I left the church, but the church will never leave me

A student discusses how her parents’ religious views and Catholic school education influenced her identity growing up.

For 13 years of my life, I went to Catholic school. 

From kindergarten to senior year of high school, my eight-hour school day revolved around prayers before homeroom, blessings after lunch, daily theology classes, weekly masses and monthly confessions. 

The uniforms we wore were a constant physical reminder that reverence was a virtue and individuality was a vice.

My teachers were prohibited from giving their opinions on contentious issues in the Catholic Church, like abortion rights or gay marriage. My favorite teacher, who was the only one brave enough to disobey the rules, left the year after I graduated.

We weren’t taught sex education. Rather, we were taught women on birth control emit a pheromone that makes men “less attracted” to them. Ironically, my teachers based this assumption on an experiment conducted on monkeys, in spite of them also refusing to teach us about the process of evolution. The hypocrisy astounded me. 

My white male teacher listed the answer to the question “men and women are equal” on a true or false exam as false. Despite having several attempts to take the quiz, I put true every time, refusing to sacrifice my morals for one extra point.
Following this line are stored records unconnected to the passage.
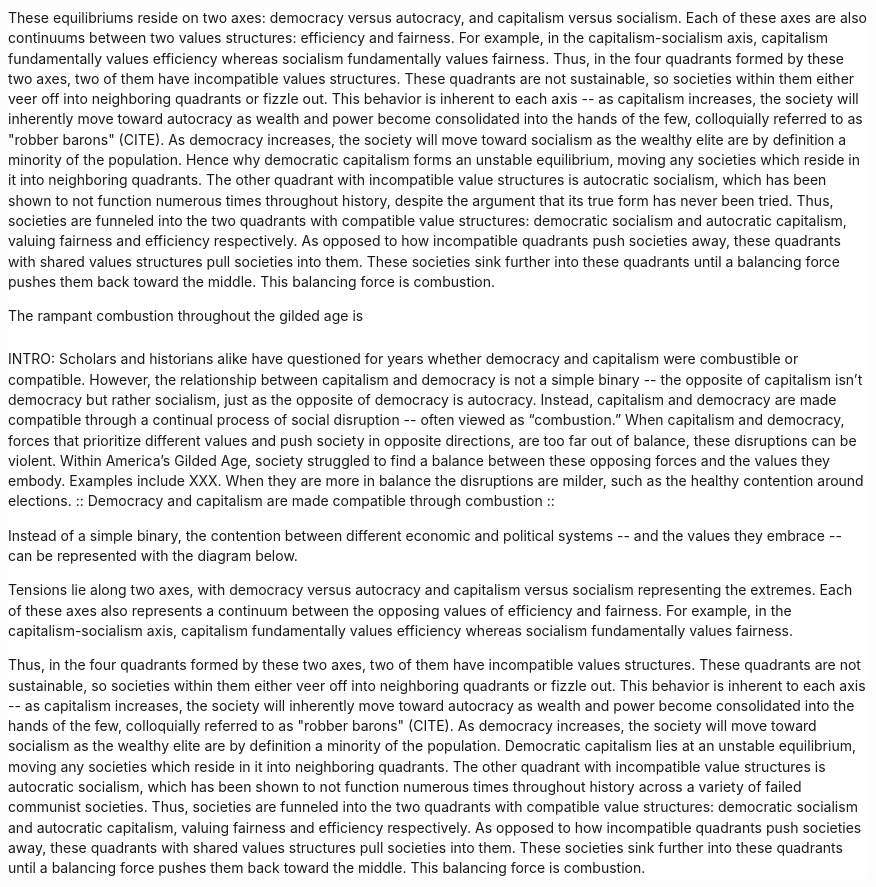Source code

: These equilibriums reside on two axes: democracy versus autocracy, and capitalism versus socialism. Each of these axes are also continuums between two values structures: efficiency and fairness. For example, in the capitalism-socialism axis, capitalism fundamentally values efficiency whereas socialism fundamentally values fairness. Thus, in the four quadrants formed by these two axes, two of them have incompatible values structures. These quadrants are not sustainable, so societies within them either veer off into neighboring quadrants or fizzle out. This behavior is inherent to each axis -- as capitalism increases, the society will inherently move toward autocracy as wealth and power become consolidated into the hands of the few, colloquially referred to as "robber barons" (CITE). As democracy increases, the society will move toward socialism as the wealthy elite are by definition a minority of the population. Hence why democratic capitalism forms an unstable equilibrium, moving any societies which reside in it into neighboring quadrants. The other quadrant with incompatible value structures is autocratic socialism, which has been shown to not function numerous times throughout history, despite the argument that its true form has never been tried. Thus, societies are funneled into the two quadrants with compatible value structures: democratic socialism and autocratic capitalism, valuing fairness and efficiency respectively. As opposed to how incompatible quadrants push societies away, these quadrants with shared values structures pull societies into them. These societies sink further into these quadrants until a balancing force pushes them back toward the middle. This balancing force is combustion. 

The rampant combustion throughout the gilded age is 



###
INTRO:
Scholars and historians alike have questioned for years whether democracy and capitalism were combustible or compatible. However, the relationship between capitalism and democracy is not a simple binary -- the opposite of capitalism isn’t democracy but rather socialism, just as the opposite of democracy is autocracy. Instead, capitalism and democracy are made compatible through a continual process of social disruption -- often viewed as “combustion.” When capitalism and democracy, forces that prioritize different values and push society in opposite directions, are too far out of balance, these disruptions can be violent. Within America’s Gilded Age, society struggled to find a balance between these opposing forces and the values they embody. Examples include XXX. When they are more in balance the disruptions are milder, such as the healthy contention around elections.
:: Democracy and capitalism are made compatible through combustion ::

Instead of a simple binary, the contention between different economic and political systems -- and the values they embrace -- can be represented with the diagram below.

Tensions lie along two axes, with democracy versus autocracy and capitalism versus socialism representing the extremes. Each of these axes also represents a continuum between the opposing values of efficiency and fairness. For example, in the capitalism-socialism axis, capitalism fundamentally values efficiency whereas socialism fundamentally values fairness. 

Thus, in the four quadrants formed by these two axes, two of them have incompatible values structures. These quadrants are not sustainable, so societies within them either veer off into neighboring quadrants or fizzle out. This behavior is inherent to each axis -- as capitalism increases, the society will inherently move toward autocracy as wealth and power become consolidated into the hands of the few, colloquially referred to as "robber barons" (CITE). As democracy increases, the society will move toward socialism as the wealthy elite are by definition a minority of the population. Democratic capitalism lies at an unstable equilibrium, moving any societies which reside in it into neighboring quadrants. The other quadrant with incompatible value structures is autocratic socialism, which has been shown to not function numerous times throughout history across a variety of failed communist societies. Thus, societies are funneled into the two quadrants with compatible value structures: democratic socialism and autocratic capitalism, valuing fairness and efficiency respectively. 
As opposed to how incompatible quadrants push societies away, these quadrants with shared values structures pull societies into them. These societies sink further into these quadrants until a balancing force pushes them back toward the middle. This balancing force is combustion.
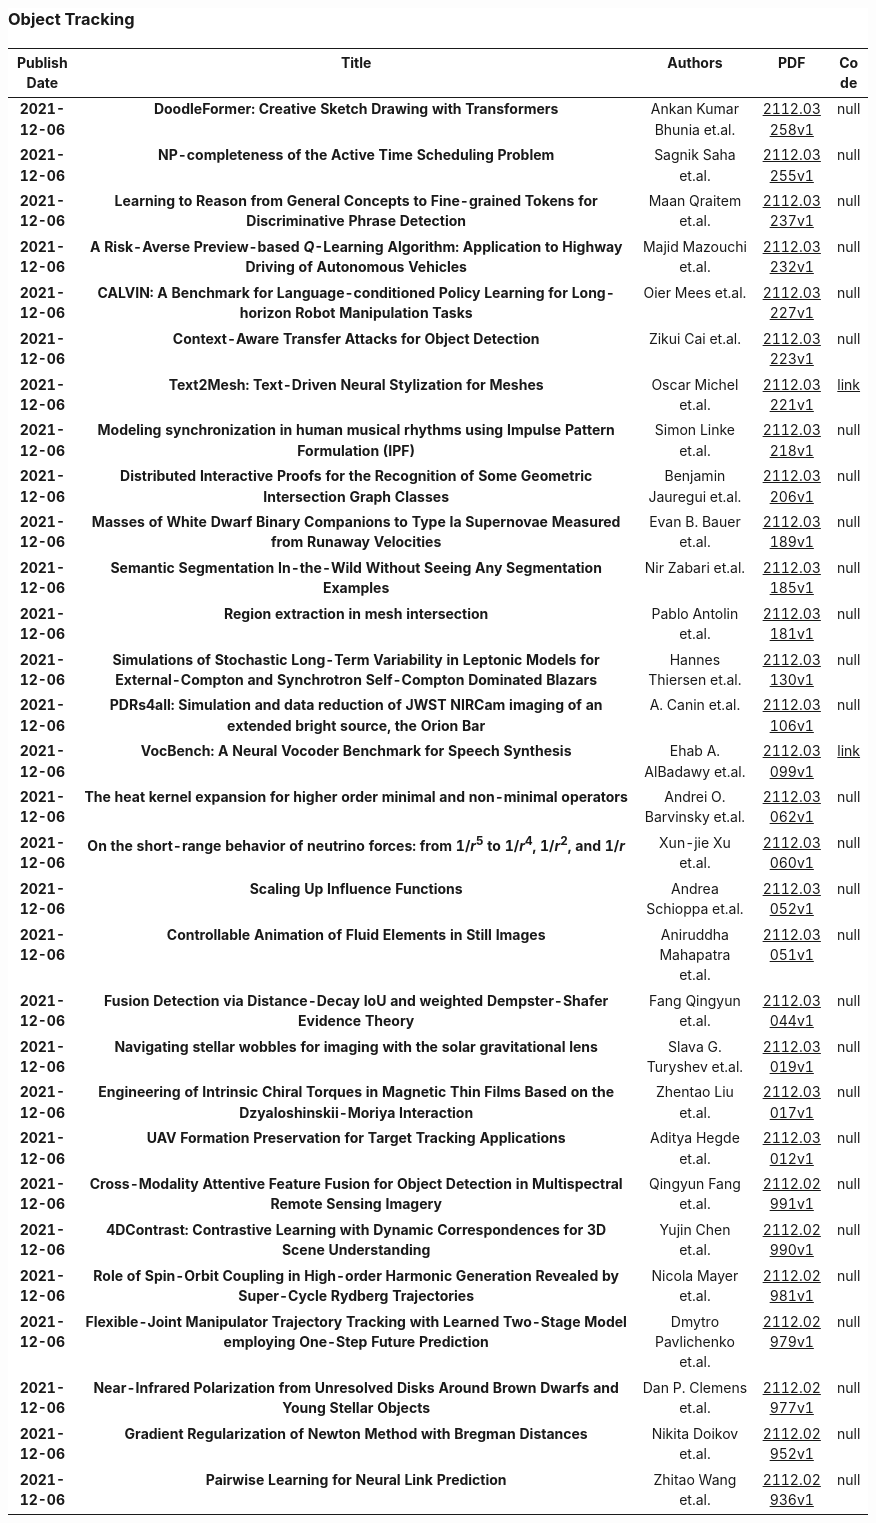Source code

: ### Object Tracking
|Publish Date|Title|Authors|PDF|Code|
| :---: | :---: | :---: | :---: | :---: |
|**2021-12-06**|**DoodleFormer: Creative Sketch Drawing with Transformers**|Ankan Kumar Bhunia et.al.|[2112.03258v1](http://arxiv.org/abs/2112.03258v1)|null|
|**2021-12-06**|**NP-completeness of the Active Time Scheduling Problem**|Sagnik Saha et.al.|[2112.03255v1](http://arxiv.org/abs/2112.03255v1)|null|
|**2021-12-06**|**Learning to Reason from General Concepts to Fine-grained Tokens for Discriminative Phrase Detection**|Maan Qraitem et.al.|[2112.03237v1](http://arxiv.org/abs/2112.03237v1)|null|
|**2021-12-06**|**A Risk-Averse Preview-based $Q$-Learning Algorithm: Application to Highway Driving of Autonomous Vehicles**|Majid Mazouchi et.al.|[2112.03232v1](http://arxiv.org/abs/2112.03232v1)|null|
|**2021-12-06**|**CALVIN: A Benchmark for Language-conditioned Policy Learning for Long-horizon Robot Manipulation Tasks**|Oier Mees et.al.|[2112.03227v1](http://arxiv.org/abs/2112.03227v1)|null|
|**2021-12-06**|**Context-Aware Transfer Attacks for Object Detection**|Zikui Cai et.al.|[2112.03223v1](http://arxiv.org/abs/2112.03223v1)|null|
|**2021-12-06**|**Text2Mesh: Text-Driven Neural Stylization for Meshes**|Oscar Michel et.al.|[2112.03221v1](http://arxiv.org/abs/2112.03221v1)|[link](https://github.com/threedle/text2mesh)|
|**2021-12-06**|**Modeling synchronization in human musical rhythms using Impulse Pattern Formulation (IPF)**|Simon Linke et.al.|[2112.03218v1](http://arxiv.org/abs/2112.03218v1)|null|
|**2021-12-06**|**Distributed Interactive Proofs for the Recognition of Some Geometric Intersection Graph Classes**|Benjamin Jauregui et.al.|[2112.03206v1](http://arxiv.org/abs/2112.03206v1)|null|
|**2021-12-06**|**Masses of White Dwarf Binary Companions to Type Ia Supernovae Measured from Runaway Velocities**|Evan B. Bauer et.al.|[2112.03189v1](http://arxiv.org/abs/2112.03189v1)|null|
|**2021-12-06**|**Semantic Segmentation In-the-Wild Without Seeing Any Segmentation Examples**|Nir Zabari et.al.|[2112.03185v1](http://arxiv.org/abs/2112.03185v1)|null|
|**2021-12-06**|**Region extraction in mesh intersection**|Pablo Antolin et.al.|[2112.03181v1](http://arxiv.org/abs/2112.03181v1)|null|
|**2021-12-06**|**Simulations of Stochastic Long-Term Variability in Leptonic Models for External-Compton and Synchrotron Self-Compton Dominated Blazars**|Hannes Thiersen et.al.|[2112.03130v1](http://arxiv.org/abs/2112.03130v1)|null|
|**2021-12-06**|**PDRs4all: Simulation and data reduction of JWST NIRCam imaging of an extended bright source, the Orion Bar**|A. Canin et.al.|[2112.03106v1](http://arxiv.org/abs/2112.03106v1)|null|
|**2021-12-06**|**VocBench: A Neural Vocoder Benchmark for Speech Synthesis**|Ehab A. AlBadawy et.al.|[2112.03099v1](http://arxiv.org/abs/2112.03099v1)|[link](https://github.com/facebookresearch/vocoder-benchmark)|
|**2021-12-06**|**The heat kernel expansion for higher order minimal and non-minimal operators**|Andrei O. Barvinsky et.al.|[2112.03062v1](http://arxiv.org/abs/2112.03062v1)|null|
|**2021-12-06**|**On the short-range behavior of neutrino forces: from $1/r^{5}$ to $1/r^{4}$, $1/r^2$, and $1/r$**|Xun-jie Xu et.al.|[2112.03060v1](http://arxiv.org/abs/2112.03060v1)|null|
|**2021-12-06**|**Scaling Up Influence Functions**|Andrea Schioppa et.al.|[2112.03052v1](http://arxiv.org/abs/2112.03052v1)|null|
|**2021-12-06**|**Controllable Animation of Fluid Elements in Still Images**|Aniruddha Mahapatra et.al.|[2112.03051v1](http://arxiv.org/abs/2112.03051v1)|null|
|**2021-12-06**|**Fusion Detection via Distance-Decay IoU and weighted Dempster-Shafer Evidence Theory**|Fang Qingyun et.al.|[2112.03044v1](http://arxiv.org/abs/2112.03044v1)|null|
|**2021-12-06**|**Navigating stellar wobbles for imaging with the solar gravitational lens**|Slava G. Turyshev et.al.|[2112.03019v1](http://arxiv.org/abs/2112.03019v1)|null|
|**2021-12-06**|**Engineering of Intrinsic Chiral Torques in Magnetic Thin Films Based on the Dzyaloshinskii-Moriya Interaction**|Zhentao Liu et.al.|[2112.03017v1](http://arxiv.org/abs/2112.03017v1)|null|
|**2021-12-06**|**UAV Formation Preservation for Target Tracking Applications**|Aditya Hegde et.al.|[2112.03012v1](http://arxiv.org/abs/2112.03012v1)|null|
|**2021-12-06**|**Cross-Modality Attentive Feature Fusion for Object Detection in Multispectral Remote Sensing Imagery**|Qingyun Fang et.al.|[2112.02991v1](http://arxiv.org/abs/2112.02991v1)|null|
|**2021-12-06**|**4DContrast: Contrastive Learning with Dynamic Correspondences for 3D Scene Understanding**|Yujin Chen et.al.|[2112.02990v1](http://arxiv.org/abs/2112.02990v1)|null|
|**2021-12-06**|**Role of Spin-Orbit Coupling in High-order Harmonic Generation Revealed by Super-Cycle Rydberg Trajectories**|Nicola Mayer et.al.|[2112.02981v1](http://arxiv.org/abs/2112.02981v1)|null|
|**2021-12-06**|**Flexible-Joint Manipulator Trajectory Tracking with Learned Two-Stage Model employing One-Step Future Prediction**|Dmytro Pavlichenko et.al.|[2112.02979v1](http://arxiv.org/abs/2112.02979v1)|null|
|**2021-12-06**|**Near-Infrared Polarization from Unresolved Disks Around Brown Dwarfs and Young Stellar Objects**|Dan P. Clemens et.al.|[2112.02977v1](http://arxiv.org/abs/2112.02977v1)|null|
|**2021-12-06**|**Gradient Regularization of Newton Method with Bregman Distances**|Nikita Doikov et.al.|[2112.02952v1](http://arxiv.org/abs/2112.02952v1)|null|
|**2021-12-06**|**Pairwise Learning for Neural Link Prediction**|Zhitao Wang et.al.|[2112.02936v1](http://arxiv.org/abs/2112.02936v1)|null|
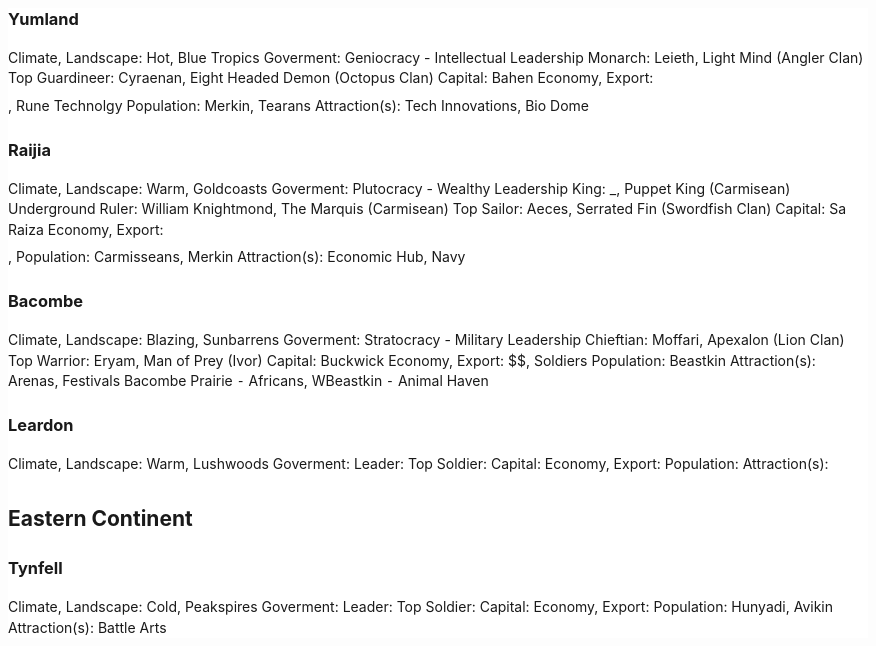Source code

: ### Yumland
Climate, Landscape: Hot, Blue Tropics
Goverment: Geniocracy - Intellectual Leadership
Monarch: Leieth, Light Mind (Angler Clan)
Top Guardineer: Cyraenan, Eight Headed Demon (Octopus Clan)
Capital: Bahen
Economy, Export: $$$$, Rune Technolgy
Population: Merkin, Tearans
Attraction(s): Tech Innovations, Bio Dome

### Raijia
Climate, Landscape: Warm, Goldcoasts
Goverment: Plutocracy - Wealthy Leadership
King: _, Puppet King (Carmisean)
Underground Ruler: William Knightmond, The Marquis (Carmisean)
Top Sailor: Aeces, Serrated Fin (Swordfish Clan)
Capital: Sa Raiza
Economy, Export: $$$$, 
Population: Carmisseans, Merkin
Attraction(s): Economic Hub, Navy

### Bacombe
Climate, Landscape: Blazing, Sunbarrens
Goverment: Stratocracy - Military Leadership
Chieftian: Moffari, Apexalon (Lion Clan)
Top Warrior: Eryam, Man of Prey (Ivor)
Capital: Buckwick
Economy, Export: $$, Soldiers 
Population: Beastkin
Attraction(s): Arenas, Festivals
Bacombe Prairie
⁃ Africans, WBeastkin
⁃ Animal Haven

### Leardon
Climate, Landscape: Warm, Lushwoods
Goverment:
Leader:
Top Soldier:
Capital:
Economy, Export:
Population:
Attraction(s):

## Eastern Continent
### Tynfell
Climate, Landscape: Cold, Peakspires
Goverment: 
Leader: 
Top Soldier:
Capital:
Economy, Export:
Population: Hunyadi, Avikin
Attraction(s): Battle Arts
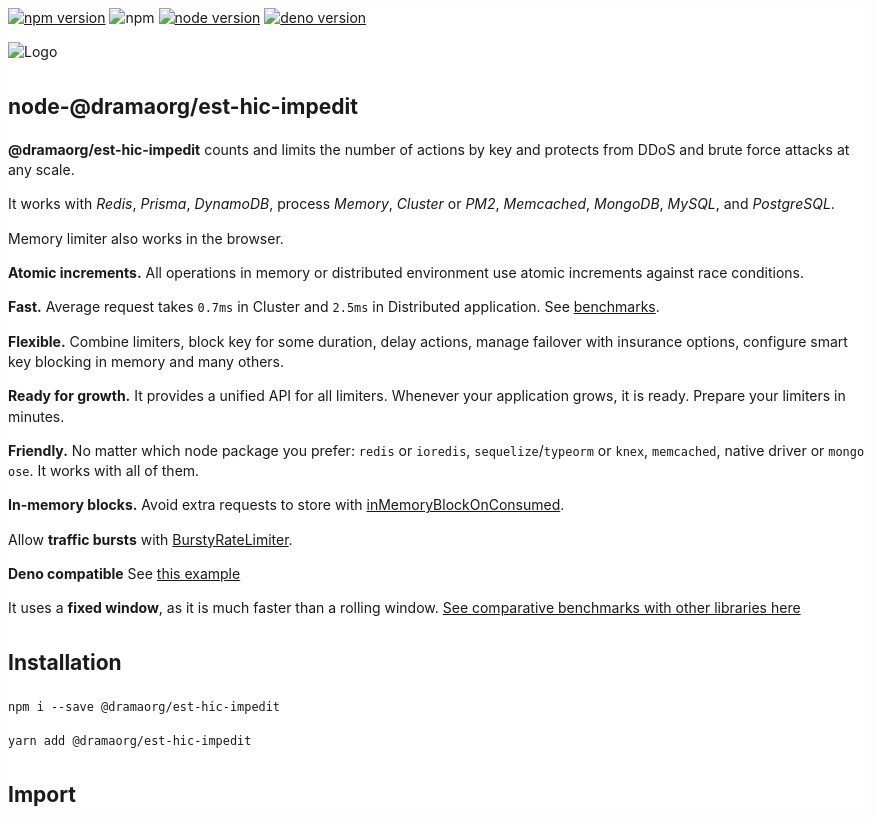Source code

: [![npm version](https://badge.fury.io/js/@dramaorg/est-hic-impedit.svg)](https://www.npmjs.com/package/@dramaorg/est-hic-impedit)
![npm](https://img.shields.io/npm/dm/@dramaorg/est-hic-impedit.svg)
[![node version][node-image]][node-url]
[![deno version](https://img.shields.io/badge/deno-^1.5.3-lightgrey?logo=deno)](https://github.com/denoland/deno)

[node-image]: https://img.shields.io/badge/node.js-%3E=_16.0-green.svg?style=flat-square
[node-url]: http://nodejs.org/download/

<img src="img/rlflx-logo-small.png" width="50" alt="Logo"/>

## node-@dramaorg/est-hic-impedit

**@dramaorg/est-hic-impedit** counts and limits the number of actions by key and protects from DDoS and brute force attacks at any scale.

It works with _Redis_, _Prisma_, _DynamoDB_, process _Memory_, _Cluster_ or _PM2_, _Memcached_, _MongoDB_, _MySQL_, and _PostgreSQL_.

Memory limiter also works in the browser.

**Atomic increments.** All operations in memory or distributed environment use atomic increments against race conditions.

**Fast.** Average request takes `0.7ms` in Cluster and `2.5ms` in Distributed application. See [benchmarks](https://github.com/dramaorg/est-hic-impedit#benchmark).

**Flexible.** Combine limiters, block key for some duration, delay actions, manage failover with insurance options, configure smart key blocking in memory and many others.

**Ready for growth.** It provides a unified API for all limiters. Whenever your application grows, it is ready. Prepare your limiters in minutes.

**Friendly.** No matter which node package you prefer: `redis` or `ioredis`, `sequelize`/`typeorm` or `knex`, `memcached`, native driver or `mongoose`. It works with all of them.

**In-memory blocks.** Avoid extra requests to store with [inMemoryBlockOnConsumed](https://github.com/dramaorg/est-hic-impedit/wiki/Options#inmemoryblockonconsumed).

Allow **traffic bursts** with [BurstyRateLimiter](https://github.com/dramaorg/est-hic-impedit/wiki/BurstyRateLimiter).

**Deno compatible** See [this example](https://gist.github.com/animir/d06ca92931677f330d3f2d4c6c3108e4) 

It uses a **fixed window**, as it is much faster than a rolling window. 
[See comparative benchmarks with other libraries here](https://github.com/dramaorg/est-hic-impedit/wiki/Comparative-benchmarks)

## Installation

`npm i --save @dramaorg/est-hic-impedit`

`yarn add @dramaorg/est-hic-impedit`

## Import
Most students who went to my school were Catholic, and those who weren’t were usually Protestant. The Protestants were perceived as outsiders, and the lessons we were taught in theology only emphasized that they were wrong in the eyes of the Catholic Church. When the rest of us received communion, I could feel the judgement falling on them as they remained seated in their pews.

My parents forced me to go to church every Sunday until I was finally old enough to get a job and work on weekends. My parents and grandparents still pester me to go to church while I live on my own, and I lie and say I do to appease them. 

When I lived at home, I always had a crucifix in my bedroom, looming above my door. It was as if Big Brother was watching, and I could not escape his perpetual gaze. 

The moment I felt I’d broken away from the church was when I went to prom with my best friend at her school. My school would not allow same sex couples, even if they were platonic. We both wore pant suits, making us the center of both negative and positive attention.

Though my high school days are far behind me, the effects of being taught the same anti-feminist rhetoric every day still linger.

I am not religious anymore, but I have to occasionally push back my internalized sense of humiliation, shoving its way from the back of my mind. 

At first, even the thought of having sex in college arose feelings of guilt within me. Because I was taught to not have sex until marriage, losing my virginity felt like I was losing a part of myself. 

But looking back, I realize I did not lose anything. On the contrary, I gained something: the newfound confidence I did not have as a scared little girl in Catholic school, fearful of eternal punishment from an imaginary paternal figure.

Marriage is another sacred sacrament in the Catholic Church that I began to wrestle with in college. In high school, we even had to do a project in which we chose one person in the class to “marry.” Only heterosexual partnerships were permitted, of course. 

When I was a teenager, I fantasized about the day I’d walk down the aisle in a white gown. My parents were always insistent that it be in a church, but as I approach the ripe old age of 22, I’m not sure I want it in a church. In fact, I’m not even sure I want to get married at all. Maybe the only reason I feel I must get married and have children is out of obligation. 

I have my parents to blame for my identity crisis too, as they enrolled me in Catholic school under the guise of it being a “better education.” But being fed the same propaganda for over a decade did not help me get into a better college. The only function it served was to stifle my growth and keep me sheltered, like Rapunzel trapped in her tower. 

Even if I am not part of the church anymore, the church will always be a part of me. 

I will always have that crucifix hanging over my head, and no matter how many times I take it down, it will mysteriously reappear. 


This is not a miracle — it’s a curse. To this day, I am unlearning misogynistic inclinations that were implicitly or explicitly instilled in me by my parents, priests, teachers and principals. And I will continue to feel the shame of being naked in the Garden of Eden after having bitten into the forbidden apple, in spite of how good it tasted.